Built-in Connectors: Azure Data Factory provides one pay-as-you-go service to save users from the challenges of cost, time, and the number of solutions associated with ingesting data from multiple and heterogeneous sources. It offers over 90 built-in connectors and underlying network bandwidth of up to 5 Gbps throughput.
Modernize SSIS in a Few Clicks: Data Factory enables organizations to rehost and extend SSIS in a handful of clicks.

Con: The tool supports some data hosted outside of Azure, but it primarily focuses on building integration pipelines connecting to Azure and other Microsoft resources in general. This is a limitation for users running most of their workloads outside of Azure.

Talend Open Studio

Talend helps organizations understand the data they have, where it is, and its usage by providing them with the means to measure the health of their data and evaluate how much their data supports their business objectives.

Talend Open Studio is a powerful open-source ETL tool designed to enable users to extract, standardize and transform datasets into a consistent format for loading into third-party applications.

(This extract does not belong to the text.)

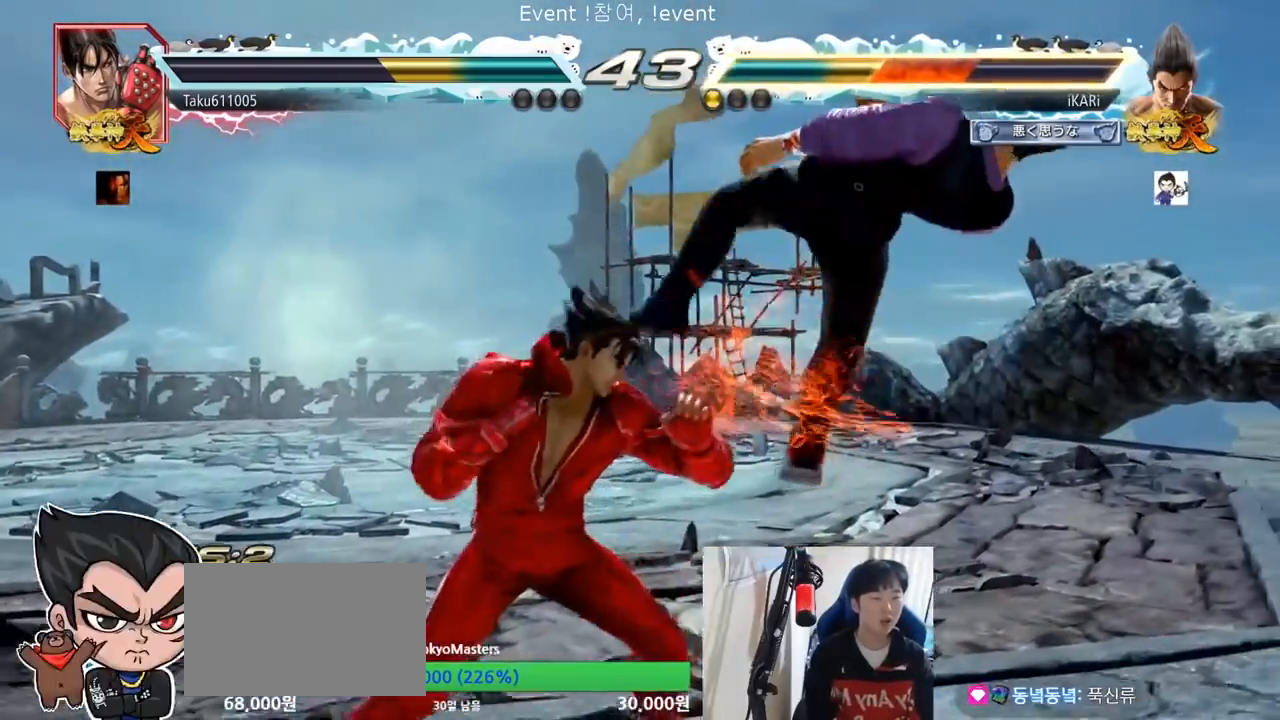
{"buttons": [], "left_stick": "center", "events": [[67, "TRIANGLE", "down"], [100, "SQUARE", "down"], [133, "TRIANGLE", "up"], [184, "SQUARE", "up"], [217, "TRIANGLE", "down"], [284, "TRIANGLE", "up"]]}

Through its numerous built-in business intelligence tools, it can provide value to direct marketers.

Key Differentiators

Graphical Conversion Tools: Talend’s graphical user interface (GUI) enables users to easily map data between source and destination areas by selecting the required components from the palette and placing them into the workspace.
Metadata Repository: Users can reuse and repurpose work through a metadata repository to improve both efficiency and productivity over time.
Database SCD Tools: Tracking slowly changing dimensions (SCD) can be helpful for keeping a record of historical changes within an enterprise. For databases such as MSSQL, MySQL, Oracle, DB2, Teradata, Sybase, and more, this feature is built-in.

Cons: Installation and configuration can take a significant amount of time due to the modular nature of the tool. Additionally, to realize its full benefits, users may be required to upgrade to the paid version.

Informatica PowerCenter

Informatica is a data-driven company passionate about creating and delivering solutions that expedite data innovations. PowerCenter is Informatica’s data integration product, which is a metadata-driven platform with the goals of improving the collaboration between business and IT teams and streamlining data pipelines.

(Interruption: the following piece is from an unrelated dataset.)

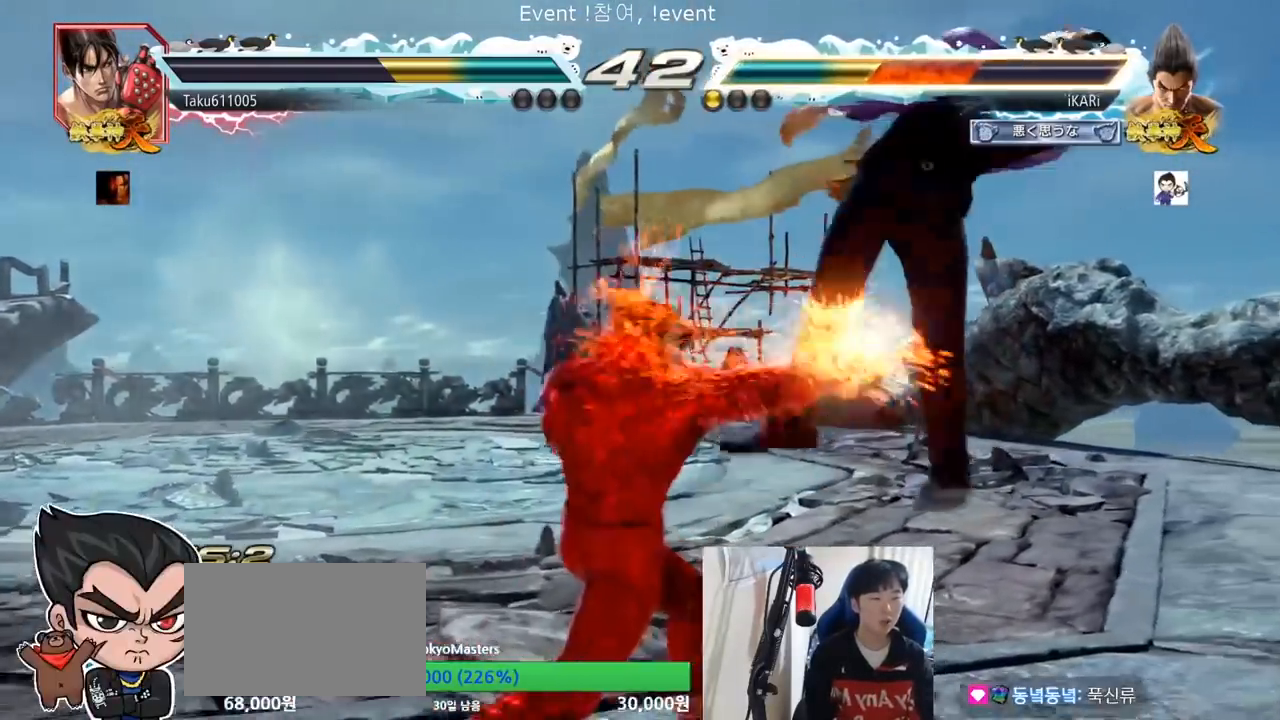
{"buttons": [], "left_stick": "center", "events": []}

Informatica enables enterprise-class ETL for on-premises data integration while providing top-class ETL, ELT, and elastic Spark-based data processing for every cloud data integration needed through artificial intelligence (AI)-powered cloud-native data integration.

Key Differentiators

PowerCenter Integration Service: PowerCenter Integration Service assists to read and manage the integration’s workflow, which in turn delivers multiple integrations according to the needs of the organization.
Optimization Engine: Informatica’s Optimization Engine sends users’ data processing tasks to the most cost-effective destination, whether traditional ETL, Spark serverless processing, cloud ecosystem pushdown, or cloud data warehouse pushdown. This ensures the right processing is chosen for the right job, ensuring controlled and optimized costs.
Advanced Data Transformation: Informatica PowerCenter offers advanced data transformation to help unlock the value of non-relational data through exhaustive parsing of JSON, PDF, XML, Internet of Things (IoT), machine data, and more.

Con: For higher volumes, the computational resource requirement may be high.

Microsoft SSIS

Microsoft SQL Server Integration Services (SSIS) is a platform for developing enterprise-grade data transformation and integration solutions to solve complex business problems.

Integration Services can be used to handle these problems by downloading or copying files, loading data warehouses, managing SQL data and objects, and cleansing and mining data. SSIS can extract data from XML files, Flat files, SQL databases, and more. Through a GUI, users can build packages and perform integrations and transformations.

Key Differentiators

Transformations: SSIS offers a rich set of transformations such as business intelligence (BI), row, rowset, split and join, auditing, and custom transformations.
SSIS Designer: SSIS Designer is a graphical tool that can be used to build and maintain Integration Service packages. Users can use it to construct the control flow and data flows in a package as well as to add event handlers to packages and their objects.
Built-in Data Connectors: SSIS supports diverse built-in data connectors that enable users to establish connections with data sources through connection managers.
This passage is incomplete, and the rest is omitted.